Als sie ihn nicht länger verbergen konnte, nahm sie für ihn ein Kästchen von Schilfrohr und verpichte es mit Erdharz und Pech und legte das Kind hinein und legte es in das Schilf am Ufer des Stromes. (Exodus 2,3)
«Er» ist Mose und «sie» seine Mutter. Dass sie ihr Kind dem Strom übergibt, geschieht aus reiner Verzweiflung. Andernfalls würde es ein Opfer ägyptischer Machtpolitik. Wohin der Strom das Kind tragen wird, kann sie nicht wissen. Der Nil mündet ins Mittelmeer, und wie gross die Chancen sind, dass Dahintreibende dort überleben, wissen wir.
Aber der Strom ist auch ein Ort der Reinigung. Deshalb wird der kleine Mose von der Königstochter entdeckt, gelangt an den Hof und verliert doch nie die Bindung an die Welt, wo seine Quelle liegt. So führt sein Weg ihn in die Ferne und endet an einem anderen Fluss, am Jordan, der nun sein Leben begrenzt.

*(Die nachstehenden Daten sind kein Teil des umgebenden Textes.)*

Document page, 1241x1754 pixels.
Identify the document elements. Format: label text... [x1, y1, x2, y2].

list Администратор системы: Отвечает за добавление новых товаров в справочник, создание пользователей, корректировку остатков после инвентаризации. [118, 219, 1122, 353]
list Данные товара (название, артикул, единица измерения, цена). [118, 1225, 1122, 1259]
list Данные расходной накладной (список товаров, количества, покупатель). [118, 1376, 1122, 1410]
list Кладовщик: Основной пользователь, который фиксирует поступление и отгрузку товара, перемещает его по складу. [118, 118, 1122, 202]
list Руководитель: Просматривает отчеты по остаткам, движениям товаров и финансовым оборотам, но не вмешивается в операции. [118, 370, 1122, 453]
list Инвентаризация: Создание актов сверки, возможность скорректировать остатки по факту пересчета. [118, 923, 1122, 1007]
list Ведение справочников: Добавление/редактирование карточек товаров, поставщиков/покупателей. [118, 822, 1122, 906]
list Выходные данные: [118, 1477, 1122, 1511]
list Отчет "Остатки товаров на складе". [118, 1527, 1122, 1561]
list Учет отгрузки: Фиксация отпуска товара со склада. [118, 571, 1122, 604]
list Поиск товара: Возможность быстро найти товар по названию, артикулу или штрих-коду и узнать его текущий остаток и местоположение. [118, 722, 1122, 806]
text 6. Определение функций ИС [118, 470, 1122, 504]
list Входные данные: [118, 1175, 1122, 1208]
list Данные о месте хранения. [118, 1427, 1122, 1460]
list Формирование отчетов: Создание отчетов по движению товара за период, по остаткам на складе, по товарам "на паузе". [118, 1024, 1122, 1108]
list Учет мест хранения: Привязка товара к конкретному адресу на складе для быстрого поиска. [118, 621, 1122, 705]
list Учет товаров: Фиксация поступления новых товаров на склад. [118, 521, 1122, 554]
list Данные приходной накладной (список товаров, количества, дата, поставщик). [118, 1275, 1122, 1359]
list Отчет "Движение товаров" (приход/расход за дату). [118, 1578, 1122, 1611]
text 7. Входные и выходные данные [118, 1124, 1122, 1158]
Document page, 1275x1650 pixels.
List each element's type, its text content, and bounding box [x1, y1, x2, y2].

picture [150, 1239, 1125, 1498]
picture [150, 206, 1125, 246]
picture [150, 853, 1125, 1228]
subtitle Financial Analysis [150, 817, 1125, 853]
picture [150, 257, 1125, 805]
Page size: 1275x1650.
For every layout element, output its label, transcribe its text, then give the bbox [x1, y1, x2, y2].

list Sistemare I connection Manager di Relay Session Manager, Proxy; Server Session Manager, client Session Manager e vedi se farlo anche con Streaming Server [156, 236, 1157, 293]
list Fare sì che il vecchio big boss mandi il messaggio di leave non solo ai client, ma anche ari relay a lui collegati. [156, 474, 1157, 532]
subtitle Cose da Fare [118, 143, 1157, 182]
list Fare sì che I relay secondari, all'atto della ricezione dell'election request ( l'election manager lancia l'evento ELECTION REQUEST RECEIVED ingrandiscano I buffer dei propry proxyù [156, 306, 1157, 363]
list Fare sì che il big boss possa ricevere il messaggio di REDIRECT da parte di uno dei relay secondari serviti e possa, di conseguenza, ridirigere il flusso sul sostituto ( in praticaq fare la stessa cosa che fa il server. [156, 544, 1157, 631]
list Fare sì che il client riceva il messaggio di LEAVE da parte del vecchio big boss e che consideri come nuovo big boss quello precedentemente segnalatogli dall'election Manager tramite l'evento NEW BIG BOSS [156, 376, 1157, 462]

Für die Menschen der Bibel waren Flüsse keine Selbstverständlichkeit. Im Gebiet Israels flossen sie spärlich. Vielleicht rührt daher die Faszination an ihrem Strömen und der Verheissung und Gefahr, die darin mitfliessen.
Als an der Aare aufgewachsenes Flusskind teile ich diese Faszination. Und ich weiss auch, dass die Bewegungen, die mir im Fluss begegnen, vielfältiger sind, als man gemeinhin annimmt. Flüsse können durchaus bergauf fliessen – die Aarburger Waage zeigt das. Zudem ziehen sie den Tollkühnen in die Tiefe und nur den Vertrauenden entlassen sie wieder himmelwärts in seine Welt.
Muss ich von hier nach dort – er hat den Weg erlitten.
Der Fluss reisst mich nicht fort, seit Jesus ihn durchschritten.
Wär er geblieben, wo des Todes Wellen branden,
so hofften wir umsonst. Doch nun ist er erstanden.